Niels A. Hooper, University of California Press
Michael J. McGandy, Cornell University Press
Stephen M. Wrinn, University Press of Kentucky
Susan Ferber, Oxford University Press
History books vary considerably in their approach to scale—be they international, national, regional, comparative, local, or a combination—but lives and stories can be given particularly fine grained attention when works are specifically rooted in place, be in urban, suburban, rural, or regional. This includes but is not limited to the genre of microhistory, which tends to focus on a specific incident in a place. For readers, these works are among the most narratively satisfying and therefore among the most likely to cross over to non-specialists.

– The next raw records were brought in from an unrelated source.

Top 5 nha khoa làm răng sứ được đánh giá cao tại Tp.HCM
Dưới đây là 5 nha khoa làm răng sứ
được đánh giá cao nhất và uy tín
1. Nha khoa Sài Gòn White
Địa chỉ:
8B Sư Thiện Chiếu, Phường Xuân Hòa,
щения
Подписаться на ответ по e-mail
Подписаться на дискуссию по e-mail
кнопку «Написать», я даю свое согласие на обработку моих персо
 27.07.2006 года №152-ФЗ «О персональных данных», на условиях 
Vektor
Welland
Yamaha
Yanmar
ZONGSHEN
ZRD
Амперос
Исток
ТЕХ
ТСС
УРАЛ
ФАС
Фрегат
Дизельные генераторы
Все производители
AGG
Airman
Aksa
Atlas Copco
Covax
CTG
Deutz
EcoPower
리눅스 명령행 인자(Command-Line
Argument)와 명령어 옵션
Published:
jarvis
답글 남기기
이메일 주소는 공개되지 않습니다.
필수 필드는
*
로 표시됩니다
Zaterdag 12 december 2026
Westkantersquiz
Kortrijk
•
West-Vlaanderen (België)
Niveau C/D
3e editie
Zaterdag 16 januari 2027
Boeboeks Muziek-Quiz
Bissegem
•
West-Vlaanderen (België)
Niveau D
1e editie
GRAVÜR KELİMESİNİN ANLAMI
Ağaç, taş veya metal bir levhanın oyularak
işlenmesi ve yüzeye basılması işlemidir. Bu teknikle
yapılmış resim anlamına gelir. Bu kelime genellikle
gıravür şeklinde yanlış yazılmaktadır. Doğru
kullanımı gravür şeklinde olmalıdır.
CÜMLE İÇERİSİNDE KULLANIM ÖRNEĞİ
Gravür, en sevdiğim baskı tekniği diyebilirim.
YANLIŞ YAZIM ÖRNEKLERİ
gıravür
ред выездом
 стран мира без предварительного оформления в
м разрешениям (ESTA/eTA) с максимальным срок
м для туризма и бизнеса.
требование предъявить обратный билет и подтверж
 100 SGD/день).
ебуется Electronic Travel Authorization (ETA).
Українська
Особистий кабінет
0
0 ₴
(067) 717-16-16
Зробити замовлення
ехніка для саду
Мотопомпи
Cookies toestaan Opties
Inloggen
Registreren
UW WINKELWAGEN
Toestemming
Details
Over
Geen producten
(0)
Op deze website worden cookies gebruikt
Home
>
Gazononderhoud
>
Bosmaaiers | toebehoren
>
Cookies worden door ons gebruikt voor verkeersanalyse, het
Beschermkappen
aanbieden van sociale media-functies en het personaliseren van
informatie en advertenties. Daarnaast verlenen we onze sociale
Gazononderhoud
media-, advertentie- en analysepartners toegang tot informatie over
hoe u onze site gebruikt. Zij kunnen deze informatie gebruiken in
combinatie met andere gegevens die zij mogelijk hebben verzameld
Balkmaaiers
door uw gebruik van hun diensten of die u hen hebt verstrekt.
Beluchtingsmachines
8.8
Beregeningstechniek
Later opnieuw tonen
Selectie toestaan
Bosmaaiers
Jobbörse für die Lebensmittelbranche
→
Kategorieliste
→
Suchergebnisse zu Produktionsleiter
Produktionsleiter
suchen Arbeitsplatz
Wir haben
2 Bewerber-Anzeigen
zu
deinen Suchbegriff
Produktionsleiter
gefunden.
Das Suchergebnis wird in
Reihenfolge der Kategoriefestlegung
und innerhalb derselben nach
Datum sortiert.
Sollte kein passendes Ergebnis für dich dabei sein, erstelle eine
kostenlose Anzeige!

This roundtable aims to address the promise and unique challenges of editing and publishing of such works. For university presses, publishing works of regional trade interest is often an explicit part of their mission and a significant part of their lists. The focus on place can be a plus as well as a minus in writing and promotion. For example, a book that provides close analysis of local factors and actors can easily be challenged as being representative of only an exceptional place, while offering broader and more universal analysis based on a single case study can leave authors open to critique for not studying multiple examples and giving their works more solid grounding. When such books are published, they can often be very appealing to regional media, while being passed over by national media for not being wide enough in scope. Publicity, sales, and marketing departments can capitalize on the local but also need to think creatively to get media and account buyers to pay attention to works that, on the surface, appear to have circumscribed spatial parameters and a limited, place-based readership. Although some places have built and retained a robust regional market, works about places that are not widely beloved as tourist attractions face a different set of challenges.
A group of editors, moderated by a historian who has written numerous works about space and place, intend to reflect on editing and publishing about American places. They will discuss the practice of publishing such works and what that means for readership, hopefully giving authors a better sense of how to handle the inherent virtues and vices of this approach.